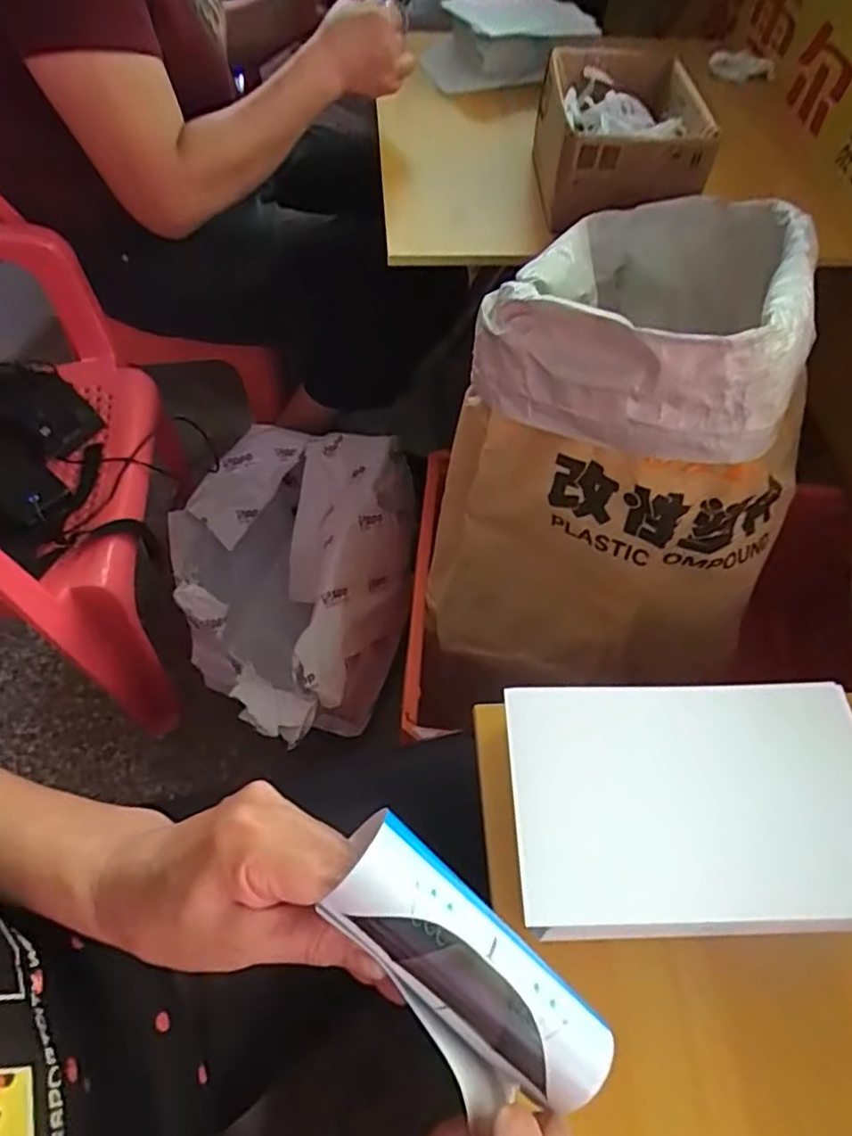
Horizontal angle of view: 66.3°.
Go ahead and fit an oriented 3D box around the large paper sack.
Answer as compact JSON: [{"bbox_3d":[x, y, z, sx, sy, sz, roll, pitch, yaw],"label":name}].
[{"bbox_3d":[0.191,-0.172,0.647,0.291,0.365,0.392,10,58,3],"label":"large paper sack"}]

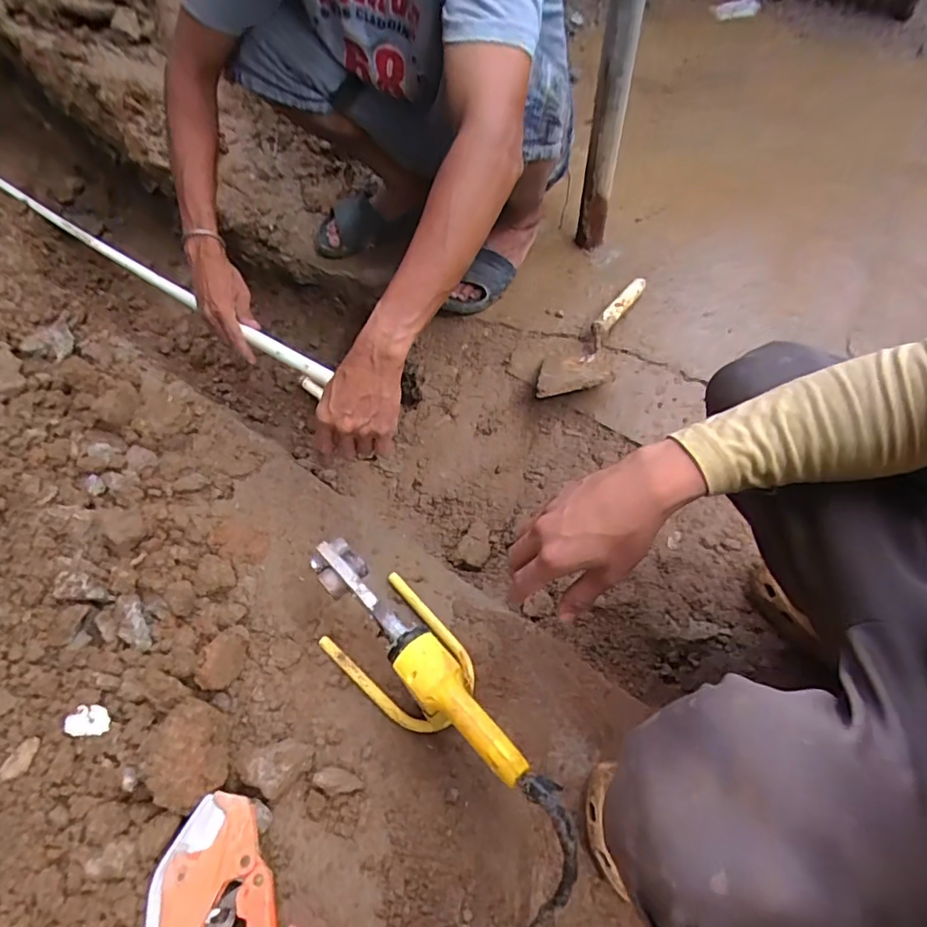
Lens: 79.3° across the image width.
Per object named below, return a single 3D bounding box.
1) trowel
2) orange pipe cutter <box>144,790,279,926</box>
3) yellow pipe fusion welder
[{"bbox_3d":[0.203,-0.196,0.869,0.106,0.045,0.309,24,64,17],"label":"trowel"},{"bbox_3d":[-0.214,0.400,0.475,0.104,0.028,0.205,-20,60,-8],"label":"orange pipe cutter"},{"bbox_3d":[-0.053,0.206,0.595,0.296,0.131,0.118,35,67,22],"label":"yellow pipe fusion welder"}]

- - -

• [TASK DIRECTIONS]: Print the entries above exactly, taking out only the pictures.

• [RESULT OF THE TASK]:
Horizontal angle of view: 66.3°.
Go ahead and fit an oriented 3D box around the large paper sack.
Answer as compact JSON: [{"bbox_3d":[x, y, z, sx, sy, sz, roll, pitch, yaw],"label":name}].
[{"bbox_3d":[0.191,-0.172,0.647,0.291,0.365,0.392,10,58,3],"label":"large paper sack"}]

Lens: 79.3° across the image width.
Per object named below, return a single 3D bounding box.
1) trowel
2) orange pipe cutter <box>144,790,279,926</box>
3) yellow pipe fusion welder
[{"bbox_3d":[0.203,-0.196,0.869,0.106,0.045,0.309,24,64,17],"label":"trowel"},{"bbox_3d":[-0.214,0.400,0.475,0.104,0.028,0.205,-20,60,-8],"label":"orange pipe cutter"},{"bbox_3d":[-0.053,0.206,0.595,0.296,0.131,0.118,35,67,22],"label":"yellow pipe fusion welder"}]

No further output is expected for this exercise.